Closed blackMayo closed 11 years ago

blackMayo commented 11 years ago

It is asked to create a frame with a resizable image of the playground in it. The next step is to add a second image, so that two persons can play on one screen.

The requirements are met, if the user gets a frame with two playgrounds in it presented. When the user maximizes the frame, boh of the two playgrounds should be scaled proportionally and in relation to the frame's size.

blackMayo commented 11 years ago

The ('top-level' ) container which will hold the image components is a JFrame. A Jframe is split into 'panes', each of them positioned on another: a Root Pane, a Layered Pane, a Content Pane and a Glass Pane. The image components will be placed on the content pane. (For more information on the different panes, please refer to: http://docs.oracle.com/javase/tutorial/uiswing/components/rootpane.html#rootpaneapi) In order to be able to manipulate as well as operate with the images later, each image would have to be put into a seperate JPanel. Also, a custom Panel should be created, which extends the JPanel in order to override several of its methods. As these are my first attempts with Swing I wanted to try adding one image first and then add the other one later to it. I started with the creation of the JFrame and tried to add the images into the JPnale by packing them into JLabels at first (something like
... jlabel.setIcon(new ImageIcon("/path/to/the/image/resource"); ...
).

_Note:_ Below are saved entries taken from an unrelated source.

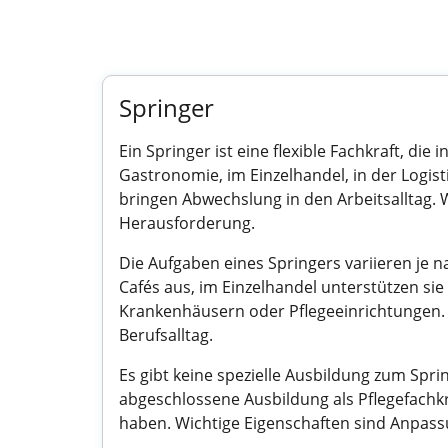
Springer
Ein Springer ist eine flexible Fachkraft, d
Gastronomie, im Einzelhandel, in der Logi
bringen Abwechslung in den Arbeitsalltag. We
Herausforderung.
Die Aufgaben eines Springers variieren je 
Cafés aus, im Einzelhandel unterstützen sie 
Krankenhäusern oder Pflegeeinrichtungen. O
Berufsalltag.
Es gibt keine spezielle Ausbildung zum Sprin
abgeschlossene Ausbildung als Pflegefachk
haben. Wichtige Eigenschaften sind Anpassu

This was truely not a good idea (although many people in many Q&A forums think otherwise). I got stuck. It might be nice to have an image inside a label in some occasions but it is really not easy to manipulate this image (well, of course there might be some ways to do this, which descriptions are hidden in the dark forests of unhumanly written JavaDoc and in the great brains of tremendously intellingent people who are most likely living in basements hidden beneath some wide deserts in a land/earth far far away from here - but nevertheless I never found any solution to my problem resizing the image). After asking my mentor which way to go to reach the goal of resizng the image, he gave me th ehint to place the image directly into a JPanel and to "draw" it/its positioning into this panel by overriding some paint...() method of the super class. 1st obstacle here: how do I get an image into a JPanel? First of all, a new custom Panel class needs to be defined which, of course extends from Swing's JPanel class. This class will get a constructor in which the code for getting the resource of the wanted image lies (<a href="http://aprogrammersmind.wordpress.com/2013/10/03/code_inside_constructor/"why it is a good idea to put (critical) code inside the constructor of a class?). ... try { InputStream input =getClass().getResourceAsStream("/path/to/the/image/resource"); image = ImageIO.read(input); } catch (IOException ex) { //do something }...
2nd obstacle: how do I resize the image? After having extended the JPanel class our custom Panel class can now override the paintComponent() method: @Override protected void paintComponent(Graphics g) { super.paintComponent(g);

  Dimension dimension = getSize();
  g.drawImage(image, 0, 0, dimension.width, dimension.height, null);
}

It might also be nice if our custom Panel would return the image's current size dimensions to the frame which will contain it.

3rd obstacle: why doesn't pack() work on the JFrame? Trying to set automatically the JFrame's size by calling its pack() method will not fit the frame to the image's size which it contains. Instead a teeny-tiny-little window might po up (or not). The problem can easily be solved, if the two getters for the image's width and height have been placed in our custom Panel before. Now the frames size can be set according to its content's size: guiFrame.setSize(mypanel.getWidth(), mypanel.getHeight());

This is how far I came in almost approximately 20MH (=manhours) but with only one picture.